Иногда он спрашивал:
— Это чья песня?
И они говорили:
— Это Новелла Матвеева.
Или:
— Это Вадик Черняк.
Или:
— Это один наш мальчик придумал.
К концу вечера они совсем подружились, девчата дали ему свой телефон — в общежитии и обещали, когда будет свободный час, продиктовать слова самых лучших песен.
После этого Ричард время от времени звонил той или другой и приходил прямо к их общежитию. Девушка выбегала минут на пятнадцать, и при свете экономной коридорной лампочки он записывал два-три текста. А потом благодарил и извинялся:
— Ты, конечно, прости, но такие песни хорошие…

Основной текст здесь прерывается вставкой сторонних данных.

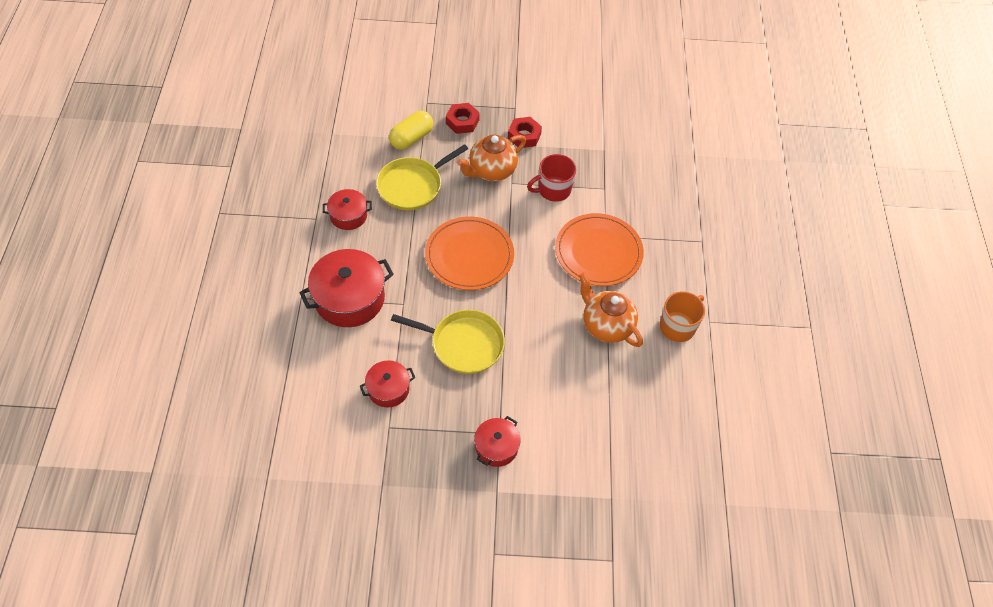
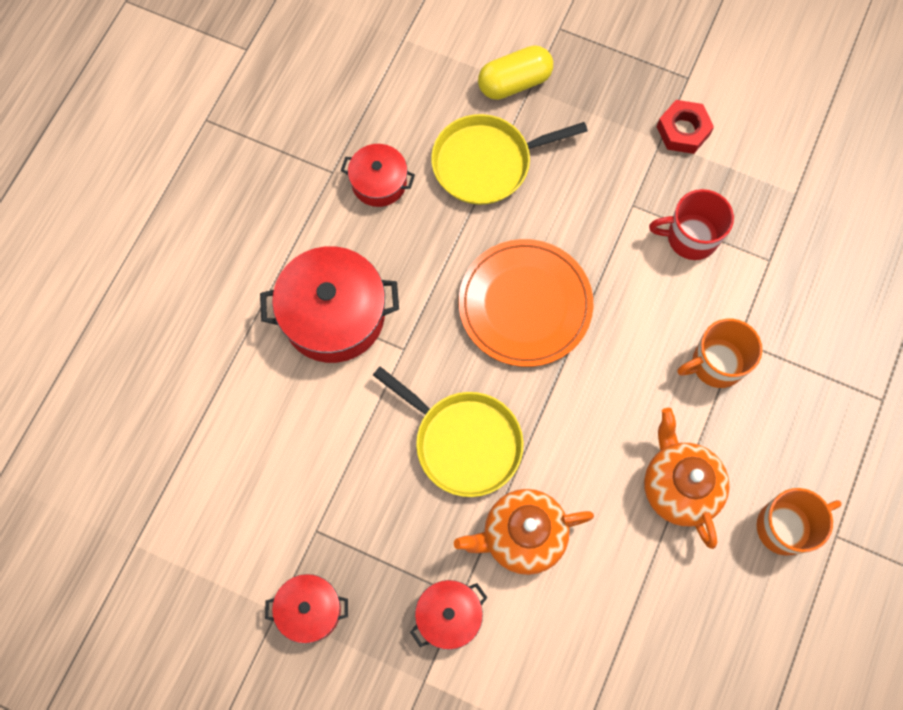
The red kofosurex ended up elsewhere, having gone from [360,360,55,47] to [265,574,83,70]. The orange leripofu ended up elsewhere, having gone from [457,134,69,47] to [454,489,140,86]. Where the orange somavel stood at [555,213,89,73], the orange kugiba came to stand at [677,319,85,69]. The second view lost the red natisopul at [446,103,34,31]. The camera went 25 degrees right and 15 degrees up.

А девушка обычно отвечала:
— Да ну что ты… Приходи еще!
Со второй встречи они были на «ты».
Пару раз он приглашал их в кино, и они ходили втроем. После Ричард провожал девушек до общежития, и всю дорогу они полушепотом пели песни, а он старался запомнить со слуха… Многое запоминал — память у него была приличная. Раз попытался купить им по плитке шоколада, но девчонки дружно запротестовали:
— Не смей — ты тоже не миллионер!
А когда он попробовал обидеться, успокоили:
— Лучше, когда у нас кончится стипендия, купишь по пачке пельменей!
Недели через две после знакомства с девчонками Ричард вечером вышел во двор с гитарой.
Ребята, как обычно, стояли в арке ворот. Один сказал:
— Гляди — Давид Ойстрах.
Другой гордо добавил:
— Воспитали в своем коллективе! Интеллигентный человек, на гитаре играет… В клубе занимаешься?
— Так, балуюсь, — ответил Ричард.
Его попросили что-нибудь сыграть. Он скромно спросил что. Ребята назвали песенку из недавней кинокомедии. Он кивнул, помолчал немного, пощипал струны… И вдруг запел совсем другое — странную песенку, которую слышал от девушек на Гоголевском бульваре:
Коротаем, коротаем вечера,
Все дороги заметает снегопад…
Я к тебе не дозвонился, как вчера,
Как сто восемьдесят лет тому назад.
Продает цветы у ГУМа инвалид,
Погадать бы — повезло, не повезло…
«Лучше выпей, — мне приятель говорит, —
Между прочим, это тоже ремесло…»
— Здорово, — восторженно загудели ребята. — Кто придумал?
— Один парень, — сдержанно отвечал Ричард и запел следующую.
Он пел будто бы и не для ребят, а для себя, для собственной радости, давал между куплетами вариации, порой длинные, не заботясь, интересно это ребятам или нет. Он пел песню за песней, иногда вдруг делал паузу и, легко трогая, словно гладя, струны, задумчиво смотрел, но не на слушателей, а на небо над крышами. Небо было красиво, отсветы городских огней на черном — нежны и теплы.